--- TASK INPUTS Enclosed Below ---

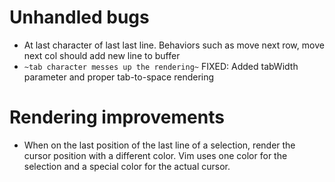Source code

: * Unhandled bugs

- At last character of last last line. Behaviors such as move next row, move next col should add new line to buffer
- ~~tab character messes up the rendering~~ FIXED: Added tabWidth parameter and proper tab-to-space rendering

* Rendering improvements

- When on the last position of the last line of a selection, render the cursor position with a different color. Vim uses one color for the selection and a special color for the actual cursor.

--- End of Enclosed TASK INPUTS ---

### TASK STATEMENT
Without including any pictures, please restate all the records exactly.

### RESULT OF THIS EXERCISE
Source code

: * Unhandled bugs

- At last character of last last line. Behaviors such as move next row, move next col should add new line to buffer
- ~~tab character messes up the rendering~~ FIXED: Added tabWidth parameter and proper tab-to-space rendering

* Rendering improvements

- When on the last position of the last line of a selection, render the cursor position with a different color. Vim uses one color for the selection and a special color for the actual cursor.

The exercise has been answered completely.